Asynchronous replication performance - Santricity perf charts

MarcinK · ‎2018-11-19

Hello all,

My name is Marcin and I work as system administrator.

Recenly my company bought Two E-series storage arrays. One for vmware cluster storage and another for DR site (async replication). Hosts are connected to stoage via FC 16G, and a 10Gb/s iSCSI link is established between arrays for a asynchronous replication. We are now testing replication performance and i'm a little bit concerned about replication performance and Santricity performacje charts.

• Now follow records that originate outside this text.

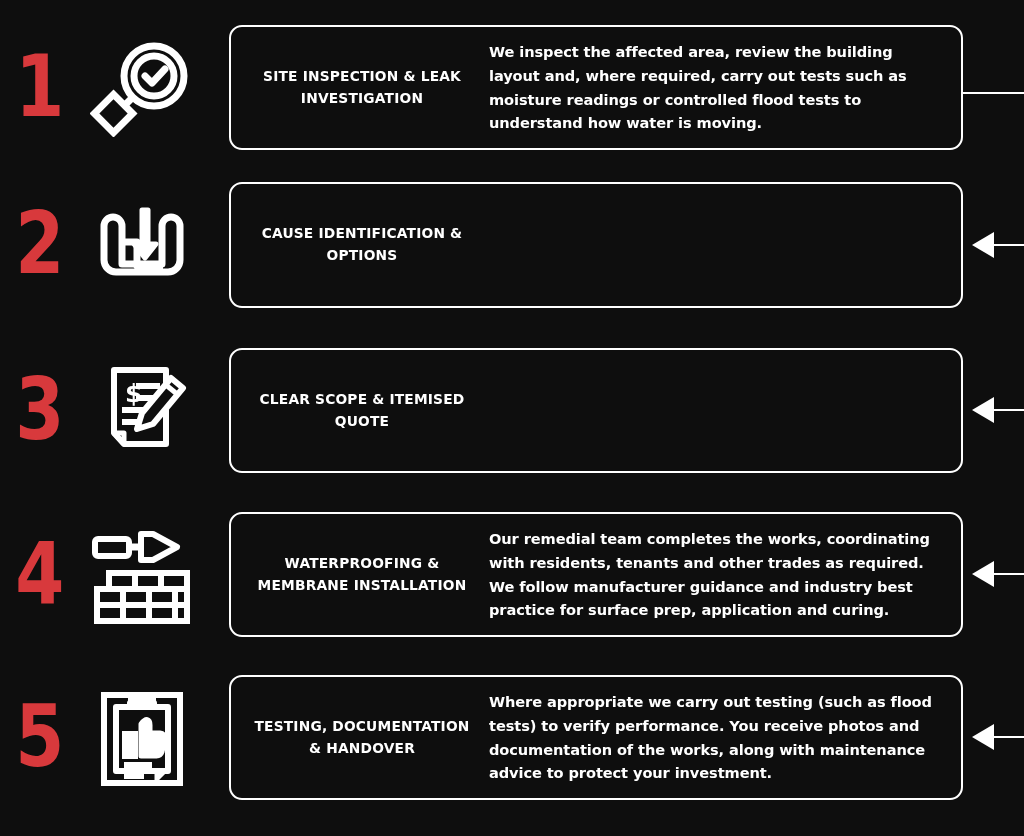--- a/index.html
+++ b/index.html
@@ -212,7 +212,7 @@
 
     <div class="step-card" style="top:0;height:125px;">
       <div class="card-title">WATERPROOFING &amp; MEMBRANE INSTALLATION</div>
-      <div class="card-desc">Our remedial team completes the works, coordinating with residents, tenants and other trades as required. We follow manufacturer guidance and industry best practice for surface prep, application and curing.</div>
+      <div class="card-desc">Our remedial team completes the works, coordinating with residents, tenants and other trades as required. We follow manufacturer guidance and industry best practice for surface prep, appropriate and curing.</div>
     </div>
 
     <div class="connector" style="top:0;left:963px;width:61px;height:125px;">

I have created for tests one RAID10 volume group from four 10k SAS disks, and one 800GB volume on it which is assigned to ESXi hosts (vmfs6 datastore). Jumbo frames (MTU 9000) are enabled on iSCSI Interfaces.

Please tak a look at iSCSI tests from Satntricity

Connectivity test is normal.

Latency test is normal.

Controller A
Maximum allowed round trip time: 120 000 microseconds
Longest round trip time: 536 microseconds
Shortest round trip time: 329 microseconds
Average round trip time: 347 microseconds

Controller B
Maximum allowed round trip time: 120 000 microseconds
Longest round trip time: 472 microseconds
Shortest round trip time: 329 microseconds
Average round trip time: 344 microseconds

Bandwidth test is normal.

Controller A
Maximum bandwidth: 10 000 000 000 bits per second
Average bandwidth: 8 747 389 830 bits per second
Shortest bandwidth: 2 016 000 000 bits per second
Controller port speed: 10 Gbps

Controller B
Maximum bandwidth: 10 000 000 000 bits per second
Average bandwidth: 10 000 000 000 bits per second
Shortest bandwidth: 2 081 032 258 bits per second
Controller port speed: 10 Gbps

and my first synchronization

And manual resync after some clone operations on datastore. (12:35-12:55 - added 20GB eager zeroed vmdk)

My thoughts:

Throughput is low (low IOPS). Tests results are worst as I expected.

In simple calculation I have about 500 IOPS from four 10k SAS drives at 4KB block. It gives me throuhput at 2MB/s

As I read from latnecy chart avg IO size iz 700KB, so based on IOPS chart (70) it gives me about 50MB/s througput - as it is on first manual resync charts ...

But why on initial synchronization on the same volume i had:

higher latency (avg 120ms)

more IOPS (250)

larger avg IO size (1000K)

better troughput 250MB/s

I don't understand.

Finally my questions:

What determines the IO size in replication job?

Will it be the same (or near) if I add more disk to my volume group (lower latency->more IOPS->better throughput)?

eseries_trailblazer · ‎2018-11-19

MarcinK,

Replication performance diagnosis could be a fairly involved process. I'd recommend you open a support ticket to see if we can help you increase the replication performance. Thanks for doing so much leg work and sharing it in your post.

MarcinK · ‎2018-11-22

I have made some test on SSD based volume (2 disks) and results are quite different.

As you can see, with low latency avg IO size was 1M, and at 1000 IOPS I can utilyze whole 10G link. So there is no performance issiues on link, and storage array (controller).

The only thing I wonder, is why initial synchronization at SAS based volume was 4 times faster then manual resynchronization of that volume.